*Butir Tugas 1*.
Jawablah pertanyaan berikut berdasarkan teks bacaan:
(a) UU 22 Tahun 1999 diganti dengan undang-undang apa?
(b) Undang-undang apa yang menggantikan UU 25 Tahun 2000?
(c) Dua hal apa yang terutama menuai pro-kontra dalam UU No. 32 Tahun 2004?

*Teks Bacaan*.
════════════════════
Diwarnai kontroversi dan diskusi yang cukup panjang, akhirnya UU 22 Tahun 1999 diganti dengan Undang-undang Nomor 32 Tahun 2004 tentang Pemerintahan Daerah. Begitu juga UU 25 Tahun 2000 tentang Perimbangan Keuangan Antara Pemerintah Pusat dan Pemerintah Daerah diganti dengan UU No. 33 Tahun 2004 tentang Perimbangan Keuangan Antara Pemerintah Pusat dan Pemerintah Daerah. Hal yang menggembirakan, revisi tersebut diperkaya dengan muatan subtansi (pasal) yang dinilai mengandung kelemahan atau yang bersifat multitafsir yang menyebabkan kesimpangsiuran dalam praktik penyelenggaraan pemerintahan daerah. Selain itu, munculnya semangat pemilihan kepala daerah langsung juga menjadi salah satu subtansi pokok yang diatur dalam UU No. 32 Tahun 2004 tersebut.
Undang-Undang No.32 tahun 2004 tentang Pemerintahan Daerah sebagai penggantinya ternyata masih juga menuai pro-kontra. Kondisi demikian dapat kita lihat melalui berbagai substansi pasal-pasal yang terkandung didalamnya, terutama sekali tentang pemilihan kepala daerah langsung (pilkadal) dan pembagian urusan antar pemerintah pusat, pemerintah provinsi dan pemerintah kabupaten/kota. Terlepas dari kekurangannya, UU 32 Tahun 2004 telah melandasi proses demokrasi di daerah melalui Pemilihan Kepala Daerah secara langsung yang selama ini belum pernah terjadi.
════════════════════
*Catatan Tugas*.
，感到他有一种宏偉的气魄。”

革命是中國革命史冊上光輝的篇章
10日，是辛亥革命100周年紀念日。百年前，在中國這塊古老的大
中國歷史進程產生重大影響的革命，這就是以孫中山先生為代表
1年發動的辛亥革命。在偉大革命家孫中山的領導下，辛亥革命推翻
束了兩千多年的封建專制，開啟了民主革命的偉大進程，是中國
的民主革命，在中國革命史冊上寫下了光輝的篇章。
════════════════════
*Butir Tugas 2*. Di dalam catatan, tukar "孫中山" dengan "孙中山" pada baris-baris mulai dari baris yang memuat "革命是中國革命史冊上光輝的篇章" sampai baris terakhir catatan, keduanya termasuk. Tuliskan kembali hanya baris-baris itu dengan bagian lain tetap sama.

*Hasil Tugas 1*.
(a) Undang-undang Nomor 32 Tahun 2004 tentang Pemerintahan Daerah.
(b) UU No. 33 Tahun 2004 tentang Perimbangan Keuangan Antara Pemerintah Pusat dan Pemerintah Daerah.
(c) Pemilihan kepala daerah langsung (pilkadal) dan pembagian urusan antar pemerintah pusat, pemerintah provinsi, dan pemerintah kabupaten/kota.

*Hasil Tugas 2*.
革命是中國革命史冊上光輝的篇章
10日，是辛亥革命100周年紀念日。百年前，在中國這塊古老的大
中國歷史進程產生重大影響的革命，這就是以孙中山先生為代表
1年發動的辛亥革命。在偉大革命家孙中山的領導下，辛亥革命推翻
束了兩千多年的封建專制，開啟了民主革命的偉大進程，是中國
的民主革命，在中國革命史冊上寫下了光輝的篇章。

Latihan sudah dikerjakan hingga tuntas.